20 July 2011

App Note 8


This app note includes useful circuits for battery-powered systems, including voltage doublers, voltage inverters, and rail splitters. The LTC1044 is used in several circuits, as is Bob Widlar's low-voltage op amp, the LM10 (Figures 3, 16, and 18).

Figure 6 is an interesting low-dropout regulator, using a voltage doubler to supply the op amp to drive the base on the NPN pass transistor, achieving a dropout voltage of Vce,sat. Figures 9 and 11 show low-power switching regulators (Figure 11 includes a linear-regulator stage with a JFET pass transistor). Figure 12 shows an "inductorless" switched-capacitor regulator (which is exactly the same as Figure 23 in App Note 3).

Germanium! Excellent! Figure 18 uses germanium diodes and transistors. How often do you get to use 2N1194 transistors and 1N100A diodes? Can you even buy 2N1194 transistors anymore? I bet Jim was hoarding them, waiting for an opportunity to use them. (At first glance, I thought that Figure 18 was awfully strange, given that it doesn't use any Linear Technology parts.
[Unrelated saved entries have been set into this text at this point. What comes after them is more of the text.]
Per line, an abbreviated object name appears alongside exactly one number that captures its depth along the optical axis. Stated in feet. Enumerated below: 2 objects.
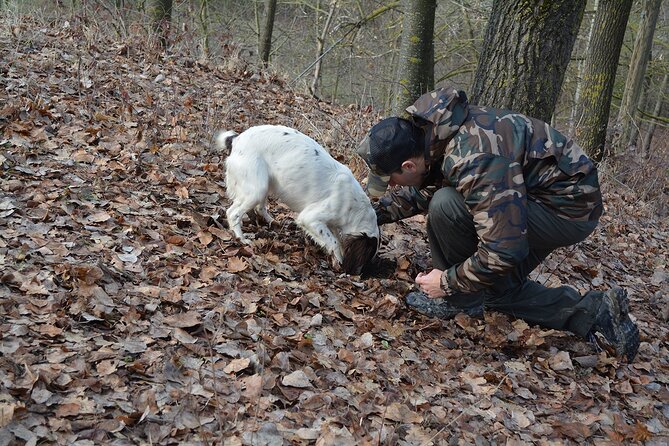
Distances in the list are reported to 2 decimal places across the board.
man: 10.95
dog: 14.79
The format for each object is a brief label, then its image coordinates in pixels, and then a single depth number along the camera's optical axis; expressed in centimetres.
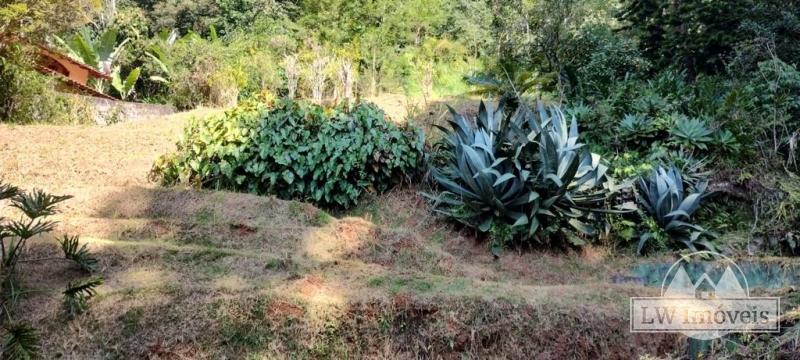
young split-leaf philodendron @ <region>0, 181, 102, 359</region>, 254
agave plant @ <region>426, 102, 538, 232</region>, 493
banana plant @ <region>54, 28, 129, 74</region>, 1264
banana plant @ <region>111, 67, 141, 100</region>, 1295
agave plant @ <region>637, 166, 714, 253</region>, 515
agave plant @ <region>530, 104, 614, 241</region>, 486
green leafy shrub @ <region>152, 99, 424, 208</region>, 555
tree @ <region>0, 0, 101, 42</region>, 734
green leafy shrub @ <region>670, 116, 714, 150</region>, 626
After a little more digging, I found out that Linear did second-source the National LM10 for a while (along with some other parts). Interesting. Given the contentious (and litigious) relationship between Linear and National in the early days, I'm surprised there was that much technology transfer.)

(With my over-active imagination, I can imagine how this situation arose: Linear Tech asked Bob Widlar to design a low-voltage op amp for them, and Widlar replied, "Been there, done that, it's called the LM10." When Linear said, "No, that's a National part; we want one of our own to make and sell," Bob gruffly replied, "Then get it from National." Disclaimer: I totally made this scene up.)

The best circuit is the single-inductor, dual voltage flyback regulator in Figure 22. I just think it's a neat topology to get a bipolar 15-volt power supply from a 6-volt battery using a single inductor, although I'm surprised that the clock input on the 74C74 is just labeled "30kHz input". I'm shocked that he didn't design a Wien-bridge oscillator to provide the 30-kHz input. Shocked.

Best quote (page AN8-8): "This circuit [Figure 18] will supply a 5V, 150uA load (about 25 CMOS SSI ICs) for 3000 hours from a single 1.5V D battery." Impressive.